→ **Document segment**
►

That's sounds great! Just one problem. How could I add the rod in the mold without it leaning/lying down on one side? In the Video the guy stuck it in while it was in the mold. But that would be hard for a bow cause it's not perfectly straight.

Yeah, I thought about that after I posted the video..

Use a heat gun to bend the plastic rod to the shape of the bow. Then if you do the bow in a two part mold, you could pour half and suspend the rod in the foam rubber when it starts to cure. Then put the other half of the mold on and pour the rest. That idea might be better in my head, but hopefully it gives you an idea of what I'm talking about! Does anyone else have any ideas that would work for the plastic rod? I think we might be onto something here! Haha!
 
Yeah, I thought about that after I posted the video..

Use a heat gun to bend the plastic rod to the shape of the bow. Then if you do the bow in a two part mold, you could pour half and suspend the rod in the foam rubber when it starts to cure. Then put the other half of the mold on and pour the rest. That idea might be better in my head, but hopefully it gives you an idea of what I'm talking about! Does anyone else have any ideas that would work for the plastic rod? I think we might be onto something here! Haha!

I was also thinking of something that involved doing half and half. This has nothing to do with my thread but while we're talking about casting material and it seems you know a lot. How strong do you thing this stuff is? http://www.shop.brickintheyard.com/Poly-15-3X-Gallon-Kit-20-Lbs-153XU20.htm I need something cheap to cast about 15 helmets for some Films. But everything, especially Smooth-On is expensive. If it can break easy, is there something I can do to give it strength? Because actors will be getting knocked down and stuff like that. (It will be safe). But I don't want the helmets to break. Thanks for all your help!
 
I was also thinking of something that involved doing half and half. This has nothing to do with my thread but while we're talking about casting material and it seems you know a lot. How strong do you thing this stuff is? http://www.shop.brickintheyard.com/Poly-15-3X-Gallon-Kit-20-Lbs-153XU20.htm I need something cheap to cast about 15 helmets for some Films. But everything, especially Smooth-On is expensive. If it can break easy, is there something I can do to give it strength? Because actors will be getting knocked down and stuff like that. (It will be safe). But I don't want the helmets to break. Thanks for all your help!

Haha! Glad I can be of assistance! Molding and Casting hand props has been my area of knowledge when it comes to this hobby!

I'm not sure how well the Poly-15 would work for a helmet since it's meant to be used as a back filling material, but the short working time would certainly be optimal for "slush" casting. Could you order a small trial of it an test it? I'm a Smooth-Cast 300 guy (300 is bright white and 320 is off white. the latter of which is better for tinting). If you're looking for a quick de-mold time, 300 Q is the right thing. Take my word for it, though, the "Q" stands for quick. And trust me it is super quick. But, smooth-on products can be expensive. Good ol' Bondo Brand fiberglass resin never hurts. A gel-coat of fiberglass resin, and then a few layers of fiberglass works really well (and is pretty cost-effective).

So, have you come up with any ideas for the molding of this bow?
 
I think I'll give the half and half mold thing a try and use a PVC Pipe because there great for flex and I've made Bows out of them before. Also Demold time is the material curing right? Also what does Pot Life mean? Also I have found casting material. When it says the mix ratio is 1:5, would it be something like 1oz part A and 5oz part B?
 
I think I'll give the half and half mold thing a try and use a PVC Pipe because there great for flex and I've made Bows out of them before. Also Demold time is the material curing right? Also what does Pot Life mean? Also I have found casting material. When it says the mix ratio is 1:5, would it be something like 1oz part A and 5oz part B?

A small diameter PVC might work! Demold time is the time to when the material is fully cured. Pot Life is the amount of time you have to work with the material after it's mixed before it starts to cure!

a 1:5 mix ratio would be this-

the "A" means part A and the "B" means part B!

you would mix this (1 letter = 1 part) - AAAAA into B

That would be by volume. Weight would be a little different. You would need a gram scale (you can get those at walmart for like $15). That would mean (For example) 10grams of part B into 100grams of part A.

◄

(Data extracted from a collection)
►

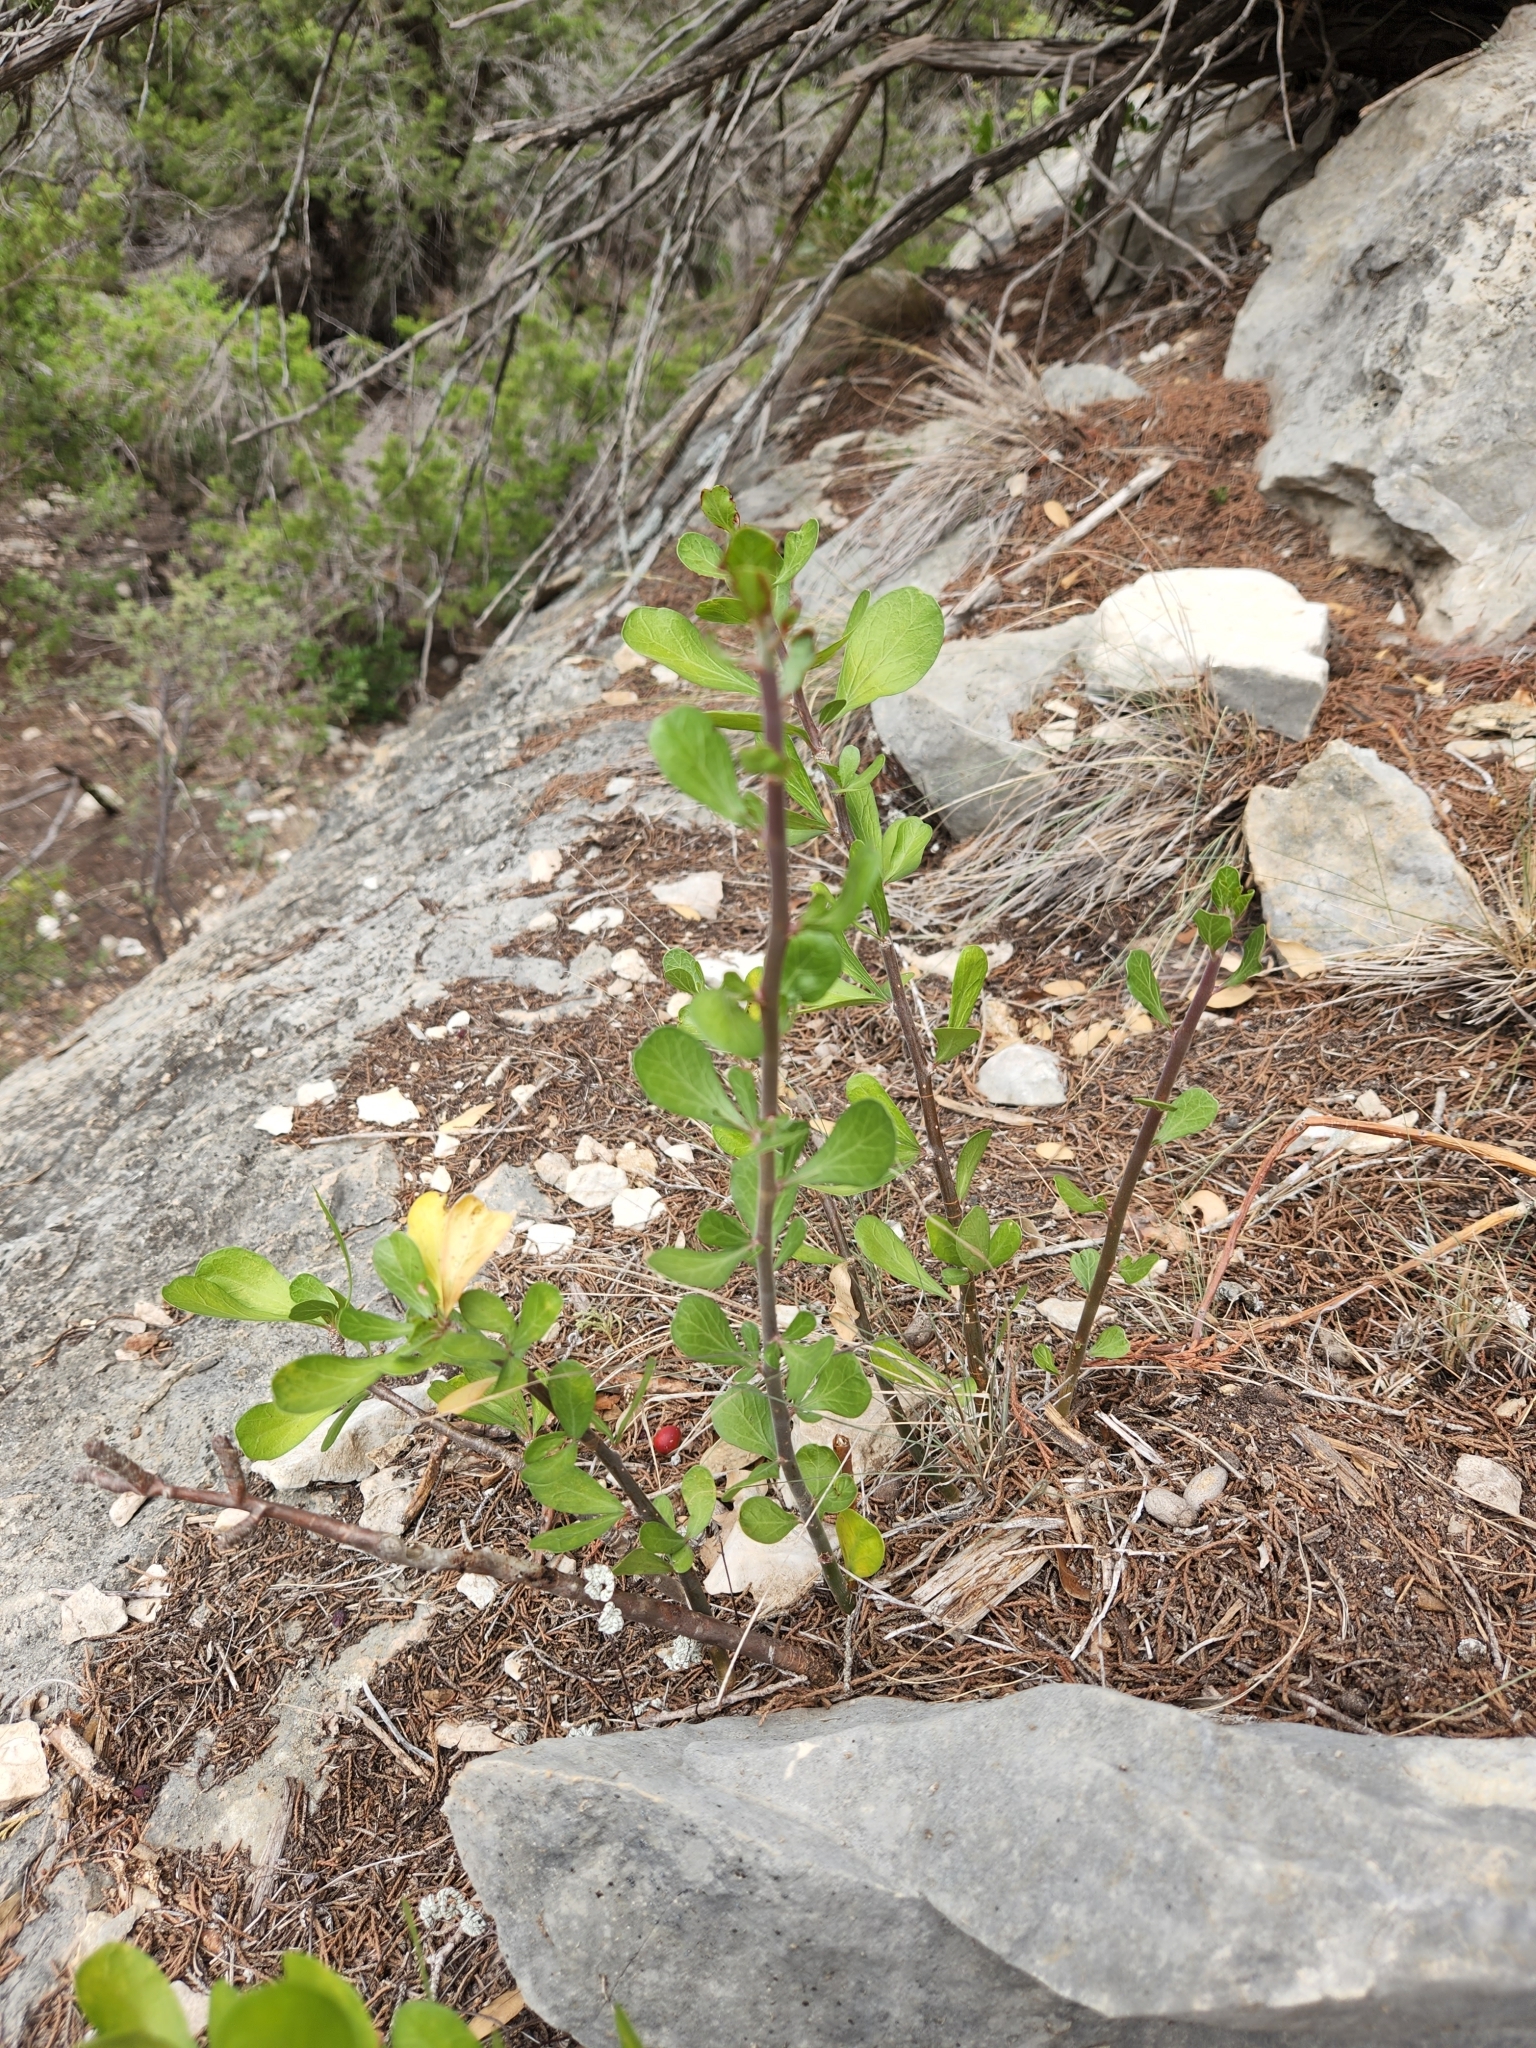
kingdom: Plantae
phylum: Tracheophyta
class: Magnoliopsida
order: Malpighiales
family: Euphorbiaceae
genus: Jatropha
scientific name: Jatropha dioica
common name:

◄

→ **Set of tasks**
a) According to the forum thread on molding and casting, what does Pot Life mean?
b) Reproduce every row above word for word, leaving out the pictures.

→ **Full answers**
a) Pot Life is the amount of time you have to work with the material after it's mixed before it starts to cure.

b)
kingdom: Plantae
phylum: Tracheophyta
class: Magnoliopsida
order: Malpighiales
family: Euphorbiaceae
genus: Jatropha
scientific name: Jatropha dioica
common name:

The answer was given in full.